Is hypnotherapy a stand-alone treatment?

No. Therapists using hypnosis need to be skilled in brief psychotherapy and solution-focused counselling methods and have a clear idea of the larger patterns of human need and resources. Hypnosis is a tool. Like any tool, its use depends on the skill, knowledge and understanding of the operator.

How does hypnotherapy work?

To answer this question fully would take a whole book. To give a brief idea, however, most explanations of how hypnotherapy works involve communication with what is sometimes called ‘the unconscious mind’.

To understand this better, one needs to realize that there are now many scientific studies that establish the existence of intelligent unconscious patterns in the brain. These are ways of governing daily habits of functioning and adapting those habits to context. In a sense, all of us depends on these automatic programmes – we are all a series of co-operating systems that come out of both biology and training. It’s only when these collaborating patterns go wrong or need changing that we need to ‘get through’ to the unconscious levels.

Just thinking about a concern and trying to use ‘willpower’ is not often effective – because we are more than our thoughts. Good therapy needs to take into account the very real power of ‘the unconscious’ and communicate effectively with it. This is where the tool of hypnotherapy is enormously valuable.

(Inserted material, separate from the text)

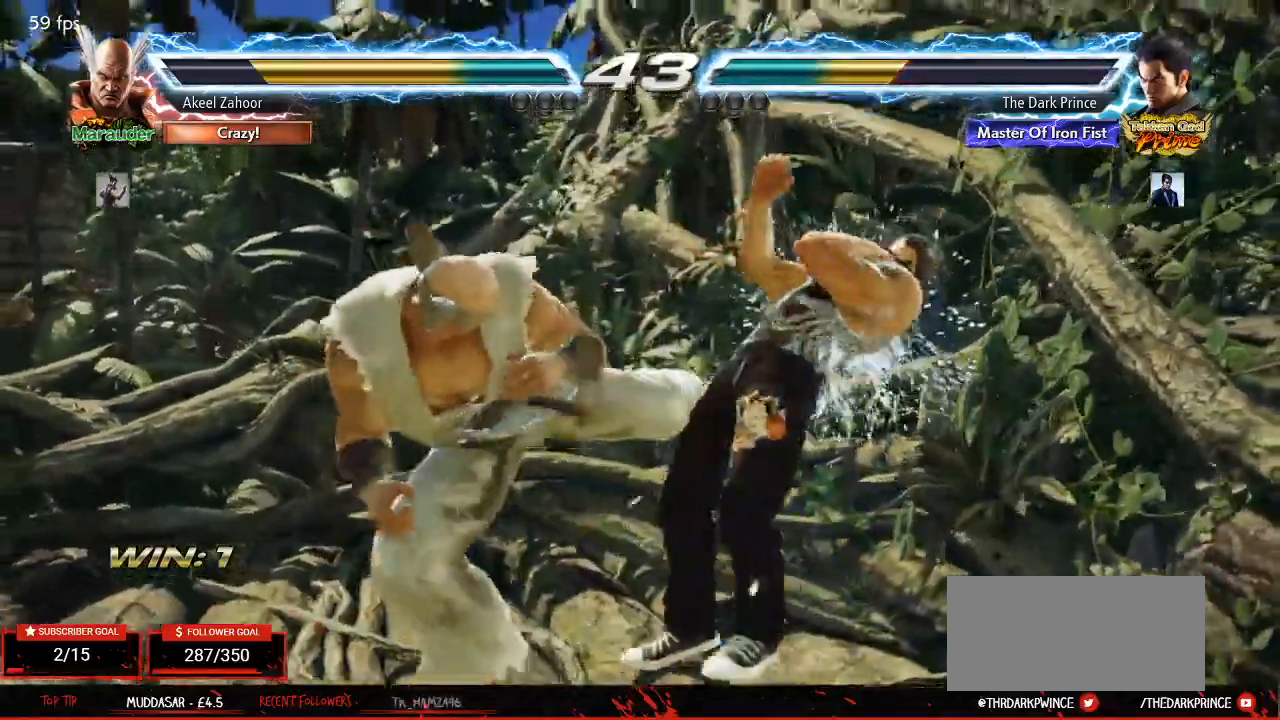
{"dt_ms": 500, "buttons": [], "left_stick": "down-right", "events": [[33, "TRIANGLE", "down"], [50, "left_stick", "center"], [117, "TRIANGLE", "up"], [417, "left_stick", "down-right"]]}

Is hypnotherapy an alternative therapy? Do I have to change my beliefs?

Hypnotherapy is best described as a complementary rather than alternative therapy and indeed can be entirely compatible with standard allopathic treatments. Any reputable practitioner will be willing to work alongside doctors. Equally, hypnotherapy is compatible with most reasonable belief systems, whether spiritual or otherwise and properly trained therapists do not require clients to change their beliefs and embrace unusual ideas.

Do I have to go into a helpless trance state?

No. Whilst some clients choose to go into what are thought of as deeper levels of trance, most hypnotherapy is highly effective at what feel much more like light to medium levels, at which the client is fully aware of everything that is happening.

What happens in hypnotherapy sessions at the Tonbridge centre?

There is no standards pattern, since as implied above, we don’t apply a ‘one-size-fits-all’ approach and work with clients on the basis of individual need. However, hypnotherapy is most commonly given in the context of solution-focused counselling sessions, where the client sits opposite the therapist in a comfortable chair in which it’s possible to relax deeply. (Alternative arrangements can be made for those with different needs.) The therapist will discuss methods of relaxing and giving imagery and will only use more formal methods involving closing of eyes etc. if this is appropriate.

Is hypnotherapy a con?

Yes, it is – in a way. A confidence trick: or a trick that uses confidence. But also a trick that, when practised by properly trained therapists, is actually based on sound science and understanding of how to use the unconscious levels of the mind effectively to make very real and useful changes.